### WHAT THE TASK ASKS
Pick up the account of the school sports day below and carry it on from its last sentence.
(EXCERPTED TEXT)
Earlier in February, one had been put on notice by the kids to attend two school programmes at different locations namely an inter-house sports and the more crucial common entrance exam to secondary school. Since my outing in Edo in recent past almost rendered me an absentee dad, now fully back in Lagos, I could not imagine a better opportunity to commence atonement.

So, when Josh turned up at dawn of penultimate Wednesday by my bedside to hug and wish daddy good morning fully kitted in his new sports outfit still smelling of oil dye, I realized the first payday had finally come. In fact, it started the previous day when we had to make available two cartons of fruit drinks for Josh and his elder brother in response to their school’s request for voluntary donations to make the day more exciting for all the kids.

Moments later, I joined scores of other parents, who would have cancelled work and other appointments for the day, to watch and cheer the children from Primary 3 to 6 display their sporting skills and talents on the field after weeks of intense practice and rehearsals.

Josh is in Primary 3 and Ese (not Oruru o!) is in Primary 6.

Big fun, it turned out. The assembly of parents/guardians was another spectacle, if not entirely a sartorial fiasco. It was as if the old-school were out to outshine one another ironically at an occasion meant for the new-school. From the Afro-haired dads prancing about in bogus shorts inadvertently exposing broomstick-thin limbs (like jute bag hanging on stilt); to psychedelic mums obviously overdressed for the occasion with their gaudily over-painted faces. Not wanting to take chances, yours sincerely simply settled for jeans pants and plain T-Shirt, deliberately hiding his big head in a fez cap pulled to the eyebrows. The competing houses on the school field included Red House (Nnamdi Azikwe), Green (Margaret Ekpo), Yellow (Queen Amina) and Blue (Obafemi Awolowo). Hmmm – federal character on display.

Once the game-master’s whistle formally opened the day, parents – especially mothers – became the cheer-leaders, crowding the sidelines, running behind their wards on the pitch, shouting, praise-singing, cajoling their kids to push harder to win. It became a Tower of Babel. First was the heat (prelim), then the knock-out stage and the finals. You could see many parents quickly activating the video fixture in their I-Pad to capture all the thrills and frills.

Honestly, not until the session entered “Keep It Up” that I fully realized how far I had been left behind by the new school. Or put differently, the wide gulf between the school that produced my generation and the one today’s kids attend. As the name suggests, “Keep It Up” involved a tag team of two pitted against other couples in a brisk walk with the ball delicately wedged between their heads. The ball must not fall. Otherwise, the errant team starts afresh, in case the referee rules they could still catch up with those already ahead. But, beyond the finish line, it was quite easy to appreciate the game’s own philosophical underpinning. To nurture the spirit of partnership in the kids.
(End EXCERPTED TEXT)
(SUPPLIED RECORDS)
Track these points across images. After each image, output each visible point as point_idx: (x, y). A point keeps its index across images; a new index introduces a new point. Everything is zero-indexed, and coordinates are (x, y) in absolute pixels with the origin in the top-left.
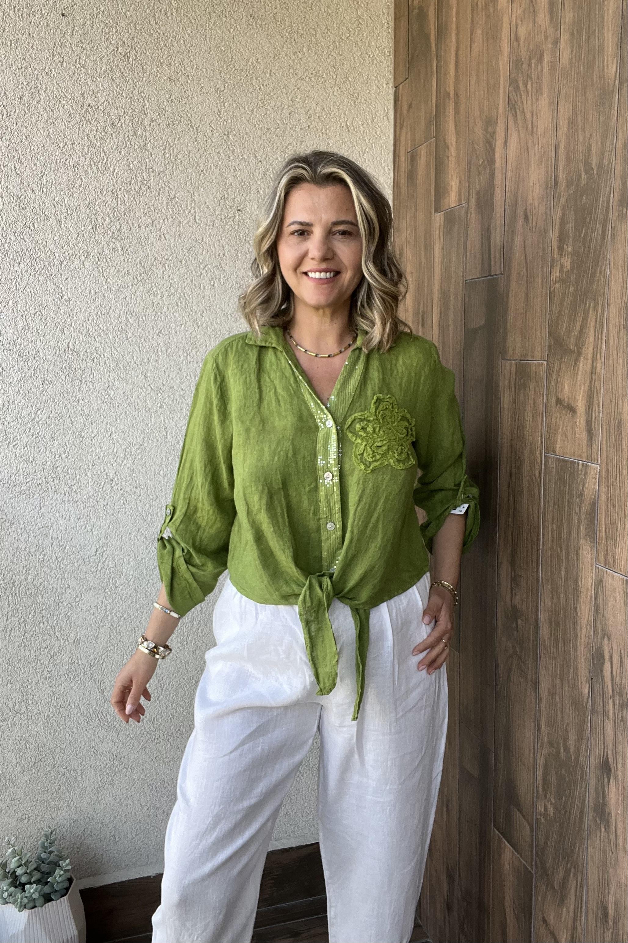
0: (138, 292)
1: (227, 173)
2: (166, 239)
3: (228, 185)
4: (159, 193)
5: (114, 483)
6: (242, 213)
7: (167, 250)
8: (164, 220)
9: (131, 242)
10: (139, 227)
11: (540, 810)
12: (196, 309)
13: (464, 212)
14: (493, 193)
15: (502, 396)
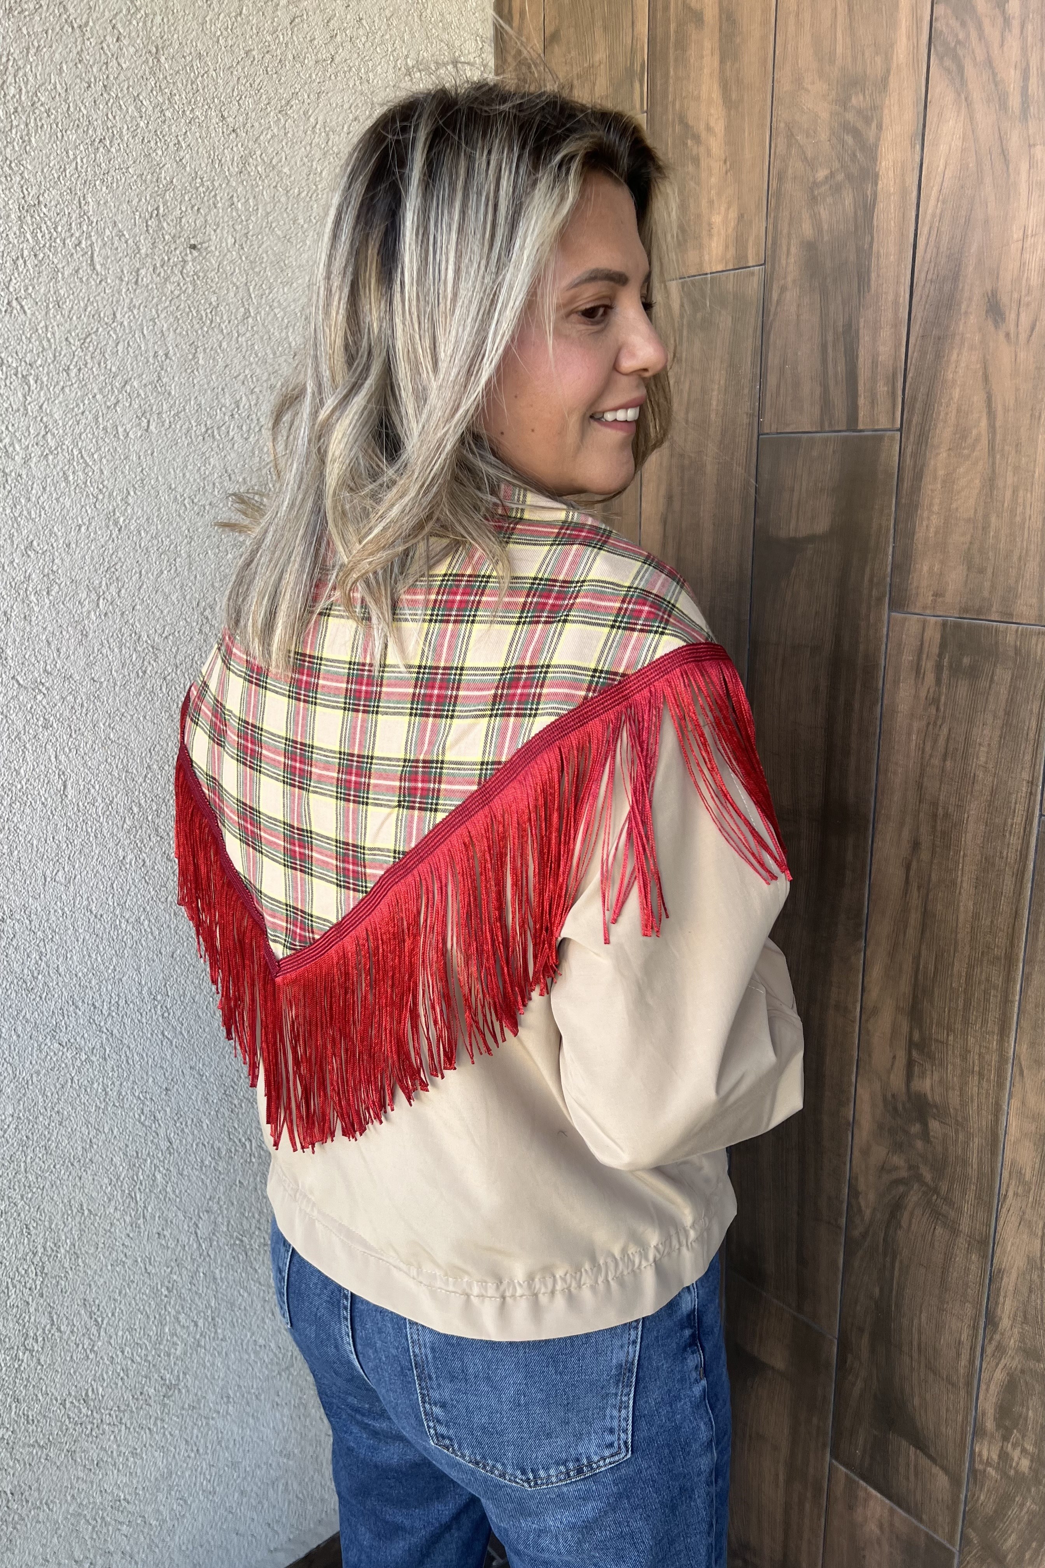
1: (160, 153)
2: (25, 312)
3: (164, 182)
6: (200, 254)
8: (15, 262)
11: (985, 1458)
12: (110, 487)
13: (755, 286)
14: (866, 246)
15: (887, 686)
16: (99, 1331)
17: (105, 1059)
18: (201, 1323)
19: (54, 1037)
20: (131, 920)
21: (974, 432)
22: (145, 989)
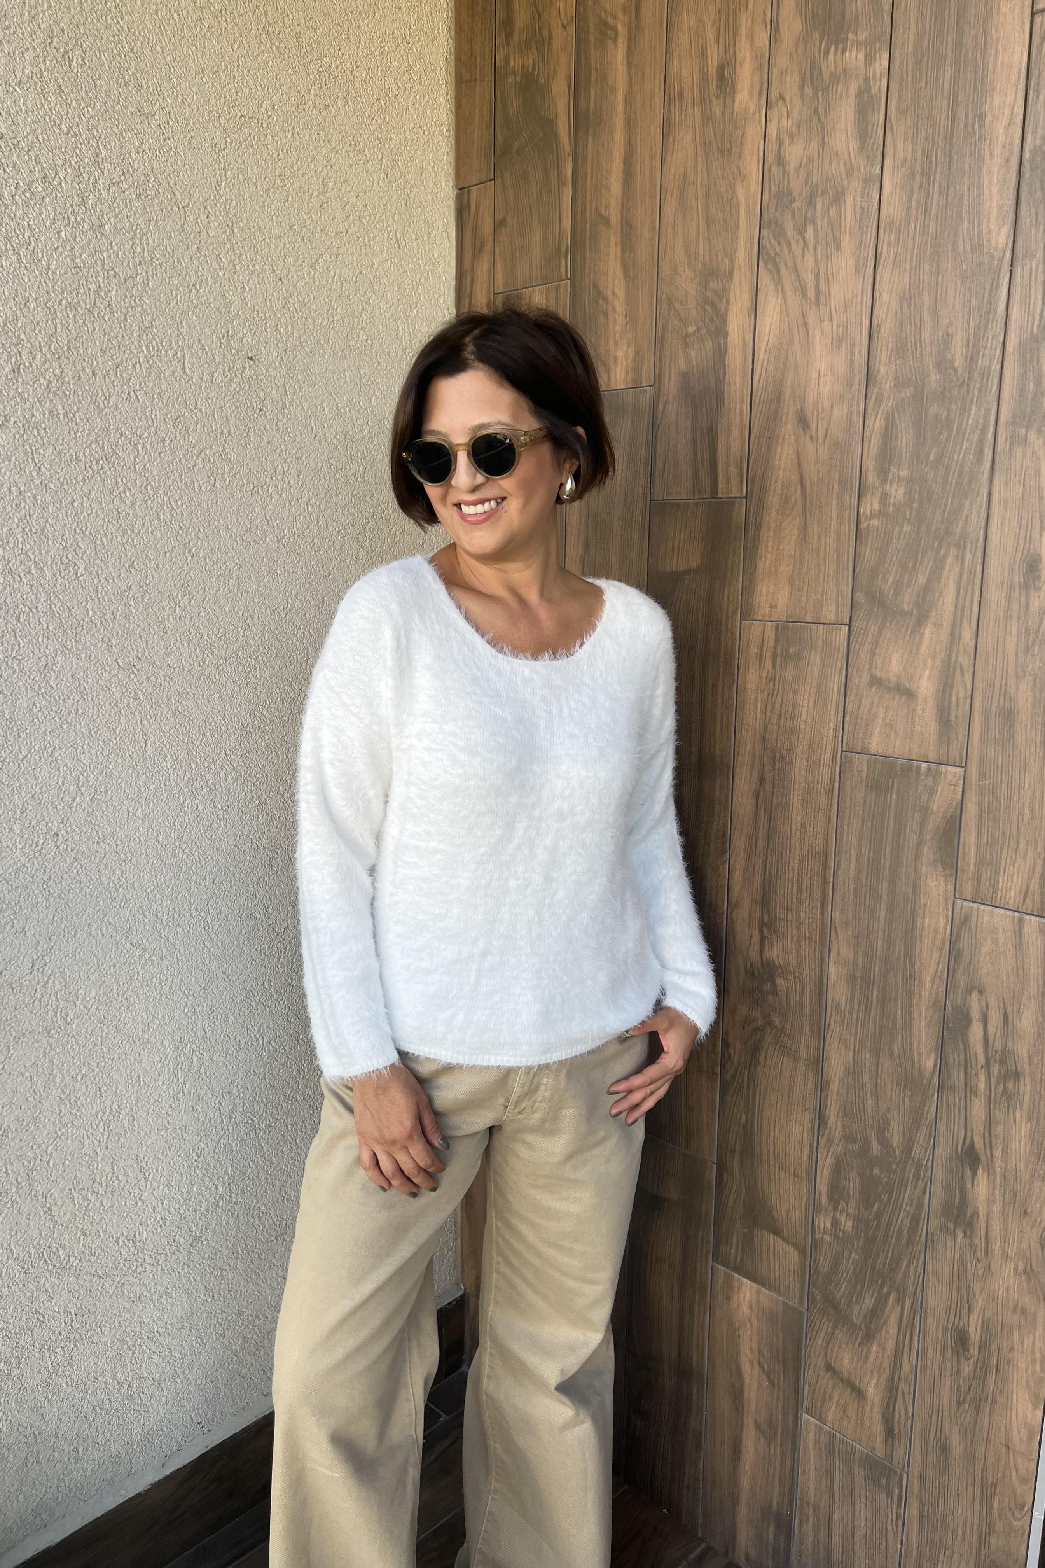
(End SUPPLIED RECORDS)
### EXERCISE OUTPUT
Then, there was “cheer-leading”. It is choreographed dance in which the kids waltzed in colourful costumes to popular hip-hop songs, from local to international, blaring from a mobile disco-tech. From Lil Kesh/Davido’s “Shoki” to Olamide’s “Shakiti Bobo” to Rihanna’s “Oh na na, what’s my name!”. Well, parents will never agree on the suitability or otherwise of some of the songs rendered during the “cheer leading” in view of their sometimes explicit lyrics.

Then, there was also swimming competition. It was particularly thrilling watching the kids splash waters around as they ploughed their nimble arms in the azure-blue pool in rapid rhyme, aping the mermaid, fishing for gold, seeking silver and baying for bronze.

In our own days in the primary school over three decades ago, inter-house competition of this nature hardly transcended march past, sack race, high jump, athletics and maybe soccer. But the world is changing and so are the games. So emboldened also is the average kid of nowadays as he/she never hesitates to pester his/her parents with the sorts of questions that would be most unthinkable in our own days. Not with the cold stare of the cane or “koboko” from the lamp-post.

Once, Josh looked me straight in the eyes and asked a rather knotty question: “Dad, Ese and I like football. Why is it that it’s boxing you like?”

Though momentarily thrown off balance by the audacity of the question, I calmly chose to come clean: “Well, I was very tough as a kid and because there were some bullies around those days, I preferred boxing. So, any naughty boy who tried to mess up with me on the street, I beat him up. But later, I realized good boys don’t fight. So, I stopped boxing, though I still like watching it on television today”…

Mercifully, just before the scalding sun became too unbearable, the inter-house competition finally drew to a close.  From the aggregate points posted on the makeshift scoreboard, Ese’s Red House had clearly emerged the overall winner of the inter-house sports, followed by Josh’s Green. Since the trophies would be presented at a later date, we decided to call it a day.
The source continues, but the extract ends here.